2. Read and Write Binary Files
Binary files contain data in a format that isn't readable as text. For example, image
files (like .jpg or .png) and executable files are binary files. In python, binary files
are handled by opening them with the mode 'rb' for reading and 'wb' for writing.
Reading Binary Files
To read a binary file, we open it in read-binary mode ('rb'). The read() method
works similarly to text files but returns data in binary format.
For example :-
with open('image.jpg', 'rb') as file:
content = file.read()
print(type(content))
Writing Binary Files
To write binary data, we open the file in write-binary mode ('wb').
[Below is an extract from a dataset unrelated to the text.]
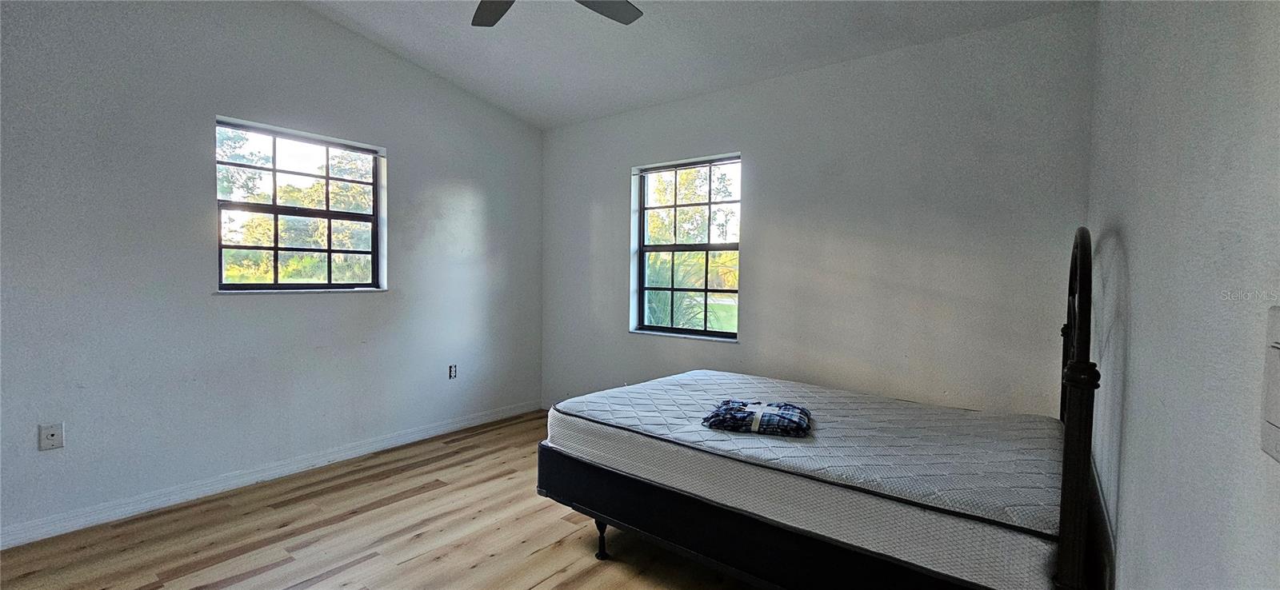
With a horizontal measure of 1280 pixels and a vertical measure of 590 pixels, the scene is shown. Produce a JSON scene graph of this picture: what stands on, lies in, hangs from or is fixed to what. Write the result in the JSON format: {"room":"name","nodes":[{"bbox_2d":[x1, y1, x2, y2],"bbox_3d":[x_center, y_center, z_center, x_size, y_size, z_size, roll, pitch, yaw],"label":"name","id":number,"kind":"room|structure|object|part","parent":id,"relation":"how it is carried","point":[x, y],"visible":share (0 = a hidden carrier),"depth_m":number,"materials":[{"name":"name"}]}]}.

When writing
binary files, data must be in the form of bytes.
For example :-
with open('output.bin', 'wb') as file:
file.write(binary_data)
print("This is the binary data")
3. Zip/Compress Binary Files
Python provides the zipfile module for working with (.zip) archives, which can be
used to compress binary or text files. The zip file module allows us to create, read,
and extract zip archives.
Compressing Binary Files
We can compress binary files into a .zip archive by using zip file and the write()
method to add files to the archive.
For example :-
import zipfile
with zipfile.ZipFile('archive.zip', 'w', zipfile.ZIP_DEFLATED) as zipf:
zipf.write('example.jpg', arcname='example.jpg')
The ZIP_DEFLATED option is used to apply compression.
Extracting Files from a Zip Archive
To extract files from a zip archive, we use the extractall() method.
For example :-
with zipfile.ZipFile('archive.zip', 'r') as zipf:
zipf.extractall('extracted_files')
4. Serialization Using Pickle and JSON
Serialization refers to the process of converting an object into a format that can be
easily stored in a file or transmitted over a network. In python, this can be done
using modules like pickle and json.
Using Pickle for Serialization
The pickle module allows python objects to be serialized into a binary format, and
later deserialized back to their original state. This is useful for saving python
objects to disk (e.g., models, data structures).
For example :-
import pickle
data = {'name': 'Alice', 'age': 30, 'city': 'New York'}
with open('data.pkl', 'wb') as file:
pickle.dump(data, file)
Deserializing Objects
To retrieve the original object from the file,pickle.load() method is used.
For example :-
with open('data.pkl', 'rb') as file:
loaded_data = pickle.load(file)
print(loaded_data)
Using JSON for Serialization
JSON (Java Script Object Notation) is a lightweight format for storing and
transporting data. It is text-based, which makes it human-readable. The JSON
module can be used for serializing python objects into JSON format.
For example :-
import json
data = {'name': 'Bob', 'age': 25, 'city': 'Los Angeles'}
with open('data.json', 'w') as file:
json.dump(data, file)
Conclusion
File handling is a crucial skill in Python, enabling us to interact with different types
of files — text, binary, and compressed files. Through Python’s built-in modules
like open(), zipfile, pickle, and json, we can read, write, and compress files
efficiently, as well as serialize and deserialize objects for storage or transmission.
These capabilities are fundamental for many real-world applications like data
processing, web scraping, and working with large datasets.